Tolkien Letters On His Own Hobbitness and the Creation of The Lord of the Rings at Bonhams
In a four page reply to an early fan Miss F.L. Perry, Tolkien writes on June 28, 1955, describing himself like a hobbit and discusses the laborious creation of The Lord of the Rings. "Alas, I love men so little — en masse — that my own desire is for empty countries, though being far more timid and unadventurous than my desires, I do not really face the prospect of hardship or deprivation of familiar foods (and tobacco) with anything but alarm. This sounds a fair description of a hobbit! But I cannot claim to be one, since I have no confidence at all that I should prove 'tough at/or in a pinch'."
Responding to her comment that his writing "gave the effect of ease," he says "the whole work was so laborious, and so often (at all points) rewritten: the actual sensation in process of composition, except for a few passages, was more like walking uphill in heavy boots against a strong wind with the light failing!"
Miss Perry was the first fan to send Tolkien a letter regarding The Lord of the Rings. They exchanged a number of letters until at least 1961. The estimate for this letter is US$10,000 - US$15,000.
In an earlier letter (estimate US$8,000 - US$12,000) from November 22, 1954, Tolkien wrote to her detailing his worries about the publication of the second volume in the trilogy, The Two Towers, saying he was "anxious about one or two points: especially about the return of Gandalf; and generally: whether my friends would feel a falling off on a failure of their expectations; or feel they had had enough after the novelty wore off, and perhaps regret the decrease in hobbitry and elvishness: as the darkness increase and war and terror come out of the East."
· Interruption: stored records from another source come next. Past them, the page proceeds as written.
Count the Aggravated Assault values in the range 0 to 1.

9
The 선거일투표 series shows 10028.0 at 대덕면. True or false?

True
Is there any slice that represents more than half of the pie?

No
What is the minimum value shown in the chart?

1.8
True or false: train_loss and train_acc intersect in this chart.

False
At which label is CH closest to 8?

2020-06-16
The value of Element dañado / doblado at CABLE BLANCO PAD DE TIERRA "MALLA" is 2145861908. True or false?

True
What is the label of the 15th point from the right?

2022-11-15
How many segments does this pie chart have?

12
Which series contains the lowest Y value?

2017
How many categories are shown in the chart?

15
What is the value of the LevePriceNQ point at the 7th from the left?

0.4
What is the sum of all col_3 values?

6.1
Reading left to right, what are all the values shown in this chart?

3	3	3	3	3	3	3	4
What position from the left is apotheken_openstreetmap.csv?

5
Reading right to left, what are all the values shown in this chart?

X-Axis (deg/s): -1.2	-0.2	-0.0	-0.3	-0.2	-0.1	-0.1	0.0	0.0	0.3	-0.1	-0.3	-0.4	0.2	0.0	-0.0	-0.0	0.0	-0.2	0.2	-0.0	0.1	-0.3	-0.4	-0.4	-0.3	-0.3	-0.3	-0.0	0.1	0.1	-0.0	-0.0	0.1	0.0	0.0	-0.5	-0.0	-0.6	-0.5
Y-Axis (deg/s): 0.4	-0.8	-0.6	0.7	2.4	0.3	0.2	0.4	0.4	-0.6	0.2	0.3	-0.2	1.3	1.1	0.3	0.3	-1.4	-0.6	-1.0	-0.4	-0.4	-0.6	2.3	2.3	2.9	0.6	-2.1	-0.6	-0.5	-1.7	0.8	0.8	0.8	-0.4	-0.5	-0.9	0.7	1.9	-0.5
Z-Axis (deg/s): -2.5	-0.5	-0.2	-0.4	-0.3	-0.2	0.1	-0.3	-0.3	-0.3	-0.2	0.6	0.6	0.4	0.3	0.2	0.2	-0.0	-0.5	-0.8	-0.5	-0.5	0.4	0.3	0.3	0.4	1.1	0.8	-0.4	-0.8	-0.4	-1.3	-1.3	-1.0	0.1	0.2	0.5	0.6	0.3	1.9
Two months previously on September 20, he recounted his thoughts in another letter (estimate US$8,000 - US$12,000) to her about The Fellowship of the Ring, the first volume in the series. This talks about its slightly mixed reception in reviews and goes on to describe his feelings about writing the novel. "The whole process was far more like deciphering the pages (disordered) of a history," he writes, "and of finding out what was there and did happen, than of 'invention.' Of that I had no experience — except in parts discarded as wrong."